Fix up the question, and maybe answers can be determined.
at any rate, to determine the equation of the line, its slope is the negative reciprocal of the incoming line; now you have a slope and a point, so use the point-slope form of the line.
a. To determine if player Y will displace one of the guard balls, we need to find the equation of the straight line between S (-30, 24) and the jack (0, 0). If the line intersects with either guard ball, it means the ball will displace that guard ball.
To find the equation of the line, we can use the slope-intercept form: y = mx + b, where m is the slope and b is the y-intercept.
The slope (m) can be calculated as (change in y) / (change in x):
m = (0 - 24) / (0 - (-30)) = -24 / 30 = -4/5
Now that we have the slope, we can substitute it into the equation:
y = (-4/5)x + b
To find the y-intercept (b), we can plug in the coordinates of one of the points (S or the jack) and solve for b. Let's use the jack's coordinates (0, 0):
0 = (-4/5)(0) + b
0 = b
The final equation of the line is:
y = (-4/5)x
Now, let's check if this line intersects with either of the guard balls' locations A (−1, 4/5) and B (−1/2, 57/40). To do this, we substitute the x and y values of each point into the equation and see if the equation holds true. If it does, the line intersects the point.
For guard ball A:
4/5 = (-4/5)(-1) => 4/5 = 4/5 (The equation holds true)
Therefore, the line intersects with guard ball A.
For guard ball B:
57/40 = (-4/5)(-1/2) => 57/40 = 2/5 (The equation does not hold true)
Therefore, the line does not intersect with guard ball B.
So, player Y will displace guard ball A.
b. Now we need to find the equation of the line that the displaced guard ball A follows after being knocked. We know that the displaced guard ball travels in a straight line at right angles to the original path. Since the original path has a slope of -4/5, the displaced guard ball's line will have a slope of 5/4 (the reciprocal of -4/5) to be perpendicular.
Using the point where guard ball A was originally located (-1, 4/5), we can find the equation of the line with the new slope:
y = mx + b
4/5 = (5/4)(-1) + b
4/5 = -5/4 + b
4/5 + 5/4 = b
16/20 + 25/20 = b
41/20 = b
Therefore, the equation of the line followed by the displaced guard ball A is:
y = (5/4)x + 41/20
c. To show that guard ball A is initially heading directly toward guard ball B, we need to find the slope between the two points A (−1, 4/5) and B (−1/2, 57/40), and if the slope is -1, it means the two points are heading directly towards each other.

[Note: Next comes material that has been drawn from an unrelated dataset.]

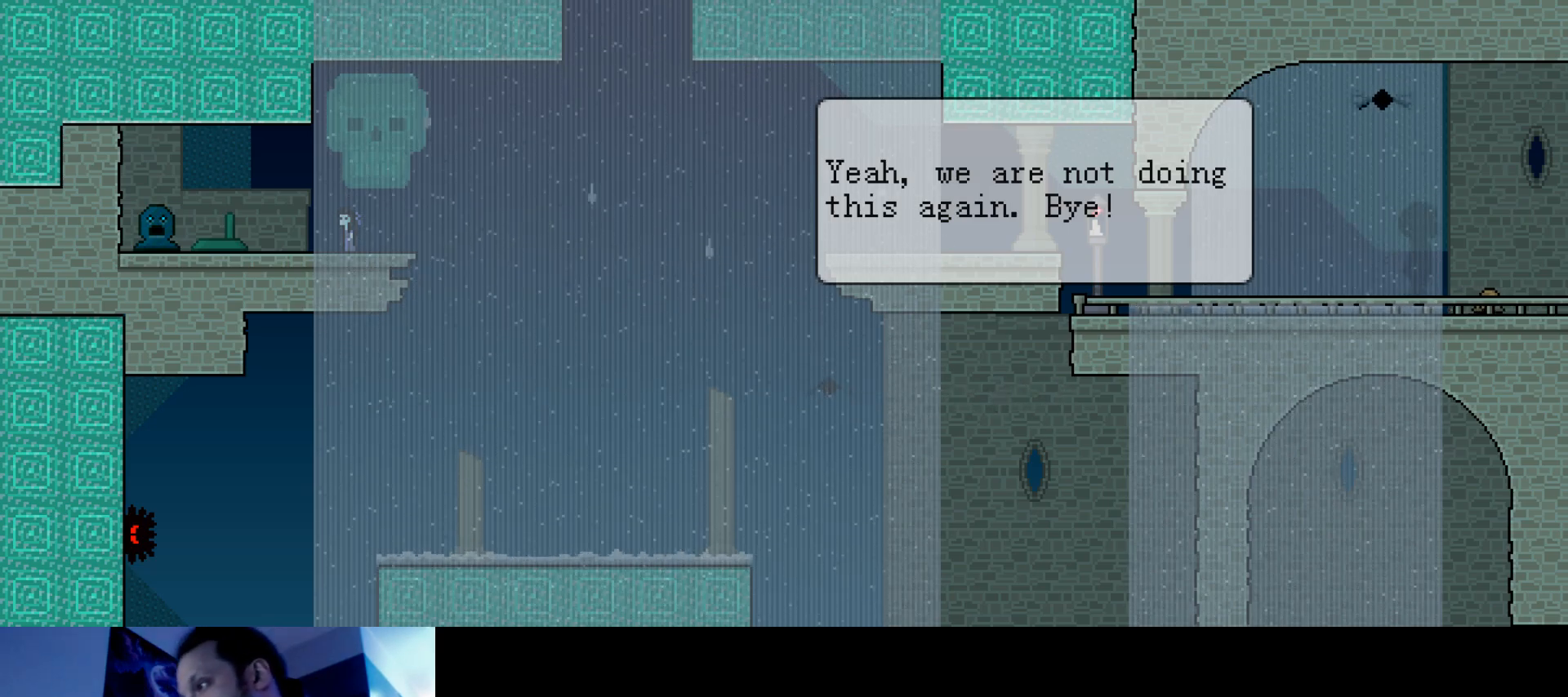
{"keys": [], "events": []}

The slope between two points can be found using:
m = (change in y) / (change in x)
m = (57/40 - 4/5) / (-1/2 - (-1))
m = (57/40 - 4/5) / (-1/2 + 1)
m = (57/40 - 4/5) / (-1/2 + 2/2)
m = (57/40 - 4/5) / (1/2)
m = (57/40 - 4/5) * (2/1)
m = (57/40 - 32/40) * (2/1)
m = 25/40 * 2/1
m = 50/40 = 5/4
Since the slope between the two points A and B is 5/4 and not -1, we can conclude that guard ball A is not initially heading directly towards guard ball B.

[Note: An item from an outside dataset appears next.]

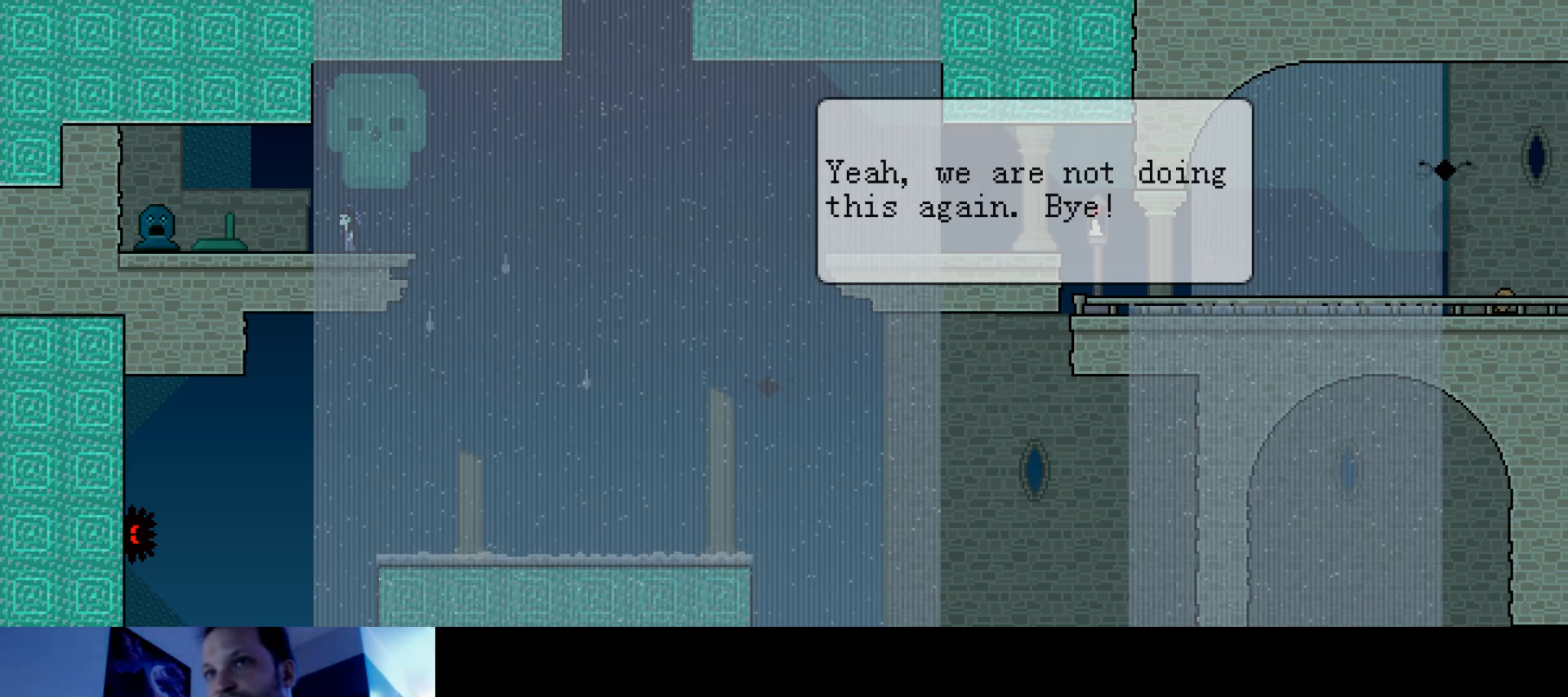
{"keys": [], "events": []}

d. To determine if guard ball A will collide with guard ball B, we need to calculate the distance between them and compare it to the distance the guard ball can travel before its bias affects its path.

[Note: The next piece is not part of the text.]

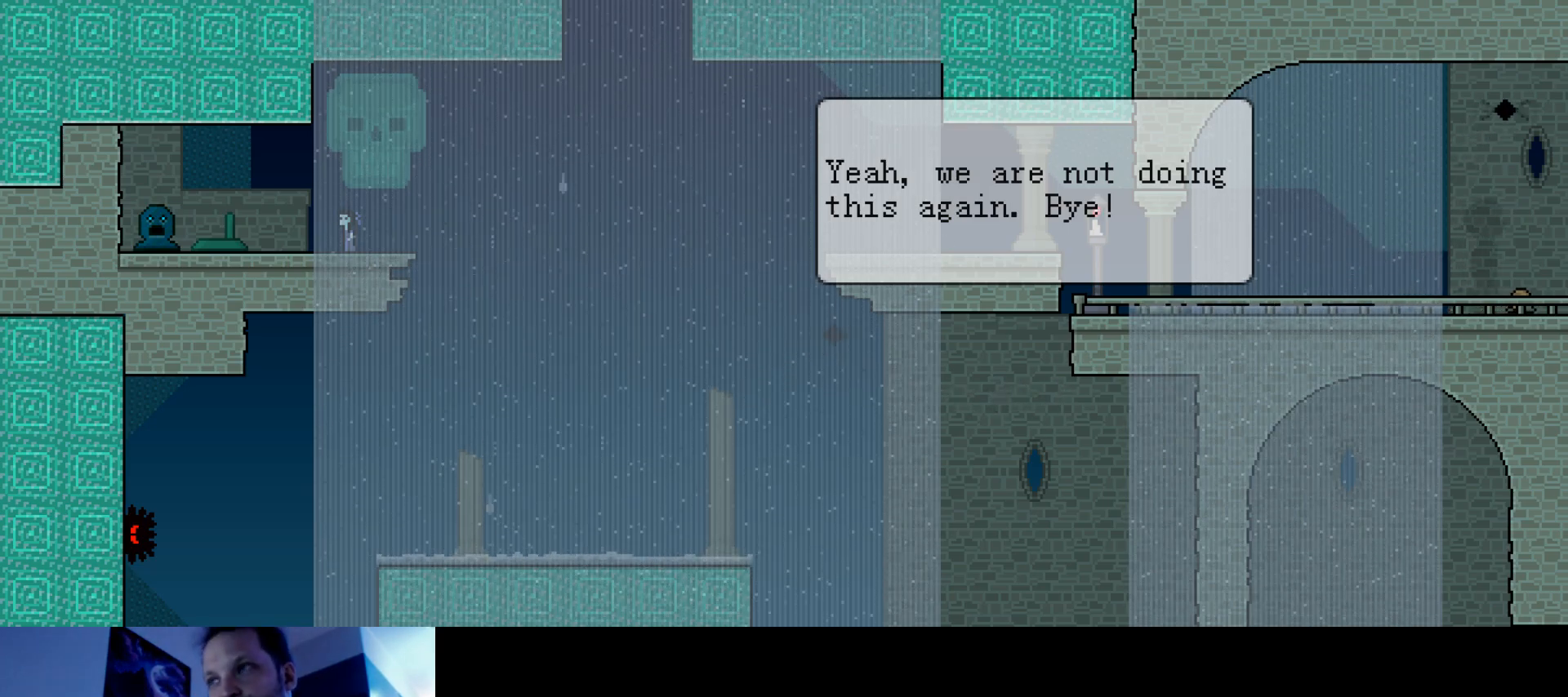
{"keys": [], "events": []}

The distance between A (−1, 4/5) and B (−1/2, 57/40) can be found using the distance formula:
d = √((x2 - x1)^2 + (y2 - y1)^2)
d = √((-1/2 - (-1))^2 + (57/40 - 4/5)^2)
d = √((1/2)^2 + (57/40 - 8/10)^2)
d = √(1/4 + (57/40 - 8/10)^2)
d = √(1/4 + (57/40 - 4/5)^2)
d = √(1/4 + (57/40 - 32/40)^2)
d = √(1/4 + (25/40)^2)
d = √(1/4 + 625/1600)
d = √(400/1600 + 625/1600)
d = √(1025/1600)
d ≈ 0.8036 meters
Given that guard ball A can travel 1 meter before its bias affects its path, we can see that the distance between A and B (0.8036 meters) is less than 1 meter. Therefore, guard ball A will collide with guard ball B.